The figures, which can be found on its service status page here, saw Amazon’s S3 register 23 outages across nine regions resulting in a 2.69 hour downtime across the year, while Amazon EC2 clocked up 12 outages resulting in a just over two hour outage time.

Google’s Cloud DNS had a 100% record, while Cloud Storage suffered eight outages at an SLA of 99.9996%, App Engine suffered just one outage and Compute Engine had 66 outages for a 99.982% SLA.

The most downtime of all the cloud providers analysed fell to Aruba Cloud, whose Cloud Storage facility clocked up a whopping 407 outages across five regions, and a total of 67.85 hours down. Microsoft’s Azure Virtual Machines suffered a total of 103 outages, and 42.94 hours out, with a 365 day availability of 99.937%, while ElasticHosts and Internap AgileCLOUD also clocked up more than 30 hours down over the course of the year.
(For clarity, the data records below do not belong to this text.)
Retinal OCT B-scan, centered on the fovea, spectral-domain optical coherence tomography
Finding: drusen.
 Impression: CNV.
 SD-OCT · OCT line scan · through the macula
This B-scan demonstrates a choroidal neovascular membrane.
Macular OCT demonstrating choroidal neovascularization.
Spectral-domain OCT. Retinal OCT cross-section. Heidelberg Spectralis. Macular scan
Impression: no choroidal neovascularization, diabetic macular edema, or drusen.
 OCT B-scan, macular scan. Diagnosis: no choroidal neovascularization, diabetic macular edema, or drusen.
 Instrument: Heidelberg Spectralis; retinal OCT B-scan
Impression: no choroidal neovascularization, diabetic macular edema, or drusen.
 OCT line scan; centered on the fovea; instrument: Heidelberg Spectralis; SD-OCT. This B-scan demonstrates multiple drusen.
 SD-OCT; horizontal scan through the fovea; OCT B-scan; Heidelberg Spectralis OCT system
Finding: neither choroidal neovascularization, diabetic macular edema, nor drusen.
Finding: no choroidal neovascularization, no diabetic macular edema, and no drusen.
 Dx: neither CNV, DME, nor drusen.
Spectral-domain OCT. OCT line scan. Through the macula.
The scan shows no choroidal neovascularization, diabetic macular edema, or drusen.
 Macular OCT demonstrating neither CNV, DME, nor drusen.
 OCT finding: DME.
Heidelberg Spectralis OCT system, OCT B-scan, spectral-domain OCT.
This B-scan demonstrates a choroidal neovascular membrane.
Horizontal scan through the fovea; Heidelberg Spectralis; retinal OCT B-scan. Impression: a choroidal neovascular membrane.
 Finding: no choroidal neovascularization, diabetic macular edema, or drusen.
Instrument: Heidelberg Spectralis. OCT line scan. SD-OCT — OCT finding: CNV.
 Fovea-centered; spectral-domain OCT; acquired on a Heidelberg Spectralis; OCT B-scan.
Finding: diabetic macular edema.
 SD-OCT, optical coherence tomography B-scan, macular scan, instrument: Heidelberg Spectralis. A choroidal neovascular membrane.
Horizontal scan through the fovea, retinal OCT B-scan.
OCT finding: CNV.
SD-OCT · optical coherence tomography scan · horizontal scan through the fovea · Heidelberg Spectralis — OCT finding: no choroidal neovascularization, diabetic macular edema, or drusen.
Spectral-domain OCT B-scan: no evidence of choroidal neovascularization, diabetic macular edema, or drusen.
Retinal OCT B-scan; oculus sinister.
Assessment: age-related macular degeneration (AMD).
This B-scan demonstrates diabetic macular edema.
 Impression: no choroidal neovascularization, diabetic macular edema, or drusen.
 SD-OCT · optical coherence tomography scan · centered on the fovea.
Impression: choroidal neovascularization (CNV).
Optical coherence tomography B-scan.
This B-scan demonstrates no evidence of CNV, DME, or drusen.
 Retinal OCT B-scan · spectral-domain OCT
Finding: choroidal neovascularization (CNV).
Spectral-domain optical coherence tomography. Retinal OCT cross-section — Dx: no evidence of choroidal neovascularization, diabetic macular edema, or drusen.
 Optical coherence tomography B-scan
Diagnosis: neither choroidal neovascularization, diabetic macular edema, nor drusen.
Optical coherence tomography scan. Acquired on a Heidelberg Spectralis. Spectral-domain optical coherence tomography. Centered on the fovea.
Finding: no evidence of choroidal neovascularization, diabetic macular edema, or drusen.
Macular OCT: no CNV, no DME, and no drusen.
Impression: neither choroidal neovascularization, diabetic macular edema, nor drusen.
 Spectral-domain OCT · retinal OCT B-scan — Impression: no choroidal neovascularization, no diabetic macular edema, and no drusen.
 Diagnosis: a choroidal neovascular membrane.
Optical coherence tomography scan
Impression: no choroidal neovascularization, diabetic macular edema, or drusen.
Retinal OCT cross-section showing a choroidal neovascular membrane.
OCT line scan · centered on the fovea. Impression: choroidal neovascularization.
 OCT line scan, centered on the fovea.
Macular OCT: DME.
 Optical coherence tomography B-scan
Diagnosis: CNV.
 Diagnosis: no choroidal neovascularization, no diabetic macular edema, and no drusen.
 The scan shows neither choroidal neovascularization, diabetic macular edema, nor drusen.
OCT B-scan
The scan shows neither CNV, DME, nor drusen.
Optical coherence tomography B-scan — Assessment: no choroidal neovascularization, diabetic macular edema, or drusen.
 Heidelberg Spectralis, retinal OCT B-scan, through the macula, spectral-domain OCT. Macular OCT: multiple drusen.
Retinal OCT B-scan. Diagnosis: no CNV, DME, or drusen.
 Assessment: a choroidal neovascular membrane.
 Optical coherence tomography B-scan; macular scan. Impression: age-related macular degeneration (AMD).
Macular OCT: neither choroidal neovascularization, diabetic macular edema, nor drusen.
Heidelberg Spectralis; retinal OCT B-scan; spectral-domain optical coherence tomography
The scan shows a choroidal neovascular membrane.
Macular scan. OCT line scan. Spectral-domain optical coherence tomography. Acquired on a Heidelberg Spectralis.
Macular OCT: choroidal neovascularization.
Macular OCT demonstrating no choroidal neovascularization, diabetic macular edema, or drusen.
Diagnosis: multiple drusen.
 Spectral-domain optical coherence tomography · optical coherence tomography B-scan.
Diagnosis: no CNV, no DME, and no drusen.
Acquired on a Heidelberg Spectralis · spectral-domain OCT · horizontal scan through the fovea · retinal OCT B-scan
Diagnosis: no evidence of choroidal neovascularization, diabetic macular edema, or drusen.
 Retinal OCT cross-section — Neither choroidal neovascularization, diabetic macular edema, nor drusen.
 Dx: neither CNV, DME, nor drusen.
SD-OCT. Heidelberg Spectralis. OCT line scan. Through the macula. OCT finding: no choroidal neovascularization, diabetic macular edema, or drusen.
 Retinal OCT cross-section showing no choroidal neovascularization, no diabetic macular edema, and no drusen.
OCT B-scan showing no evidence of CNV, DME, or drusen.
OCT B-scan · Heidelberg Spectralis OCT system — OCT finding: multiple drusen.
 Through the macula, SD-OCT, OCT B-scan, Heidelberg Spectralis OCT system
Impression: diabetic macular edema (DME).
IBM’s SoftLayer had a clean bill of health, scoring 100% across Object Storage, CDN and DNS, while Rackspace nearly achieved the same, suffering 26 outages on Cloud Servers.

Whether it’s an unexpected outage, such as Microsoft’s – or planned downtime, as Verizon attempted this weekend – there is no getting away from the cold hard facts of an SLA. Yet according to a senior executive at cloud services provider Claranet, SLAs don’t give quite enough insight.

“The vast majority of SLAs don’t really get to the heart of what’s important to customers – or, at the very least, fall short of guaranteeing what customers really need and expect, beyond uptime and availability,” explained Paul Marland, director of account management.

“The industry tends to measure against technical metrics, but it’s important to remember that it’s the end user’s actual experience that counts.”

As CloudHarmony CEO Jason Read acknowledges, not every outage could be recorded. Yet while this gives a good idea of the state of play, cloud solutions require far more due diligence, from price, to how it will fit into your business.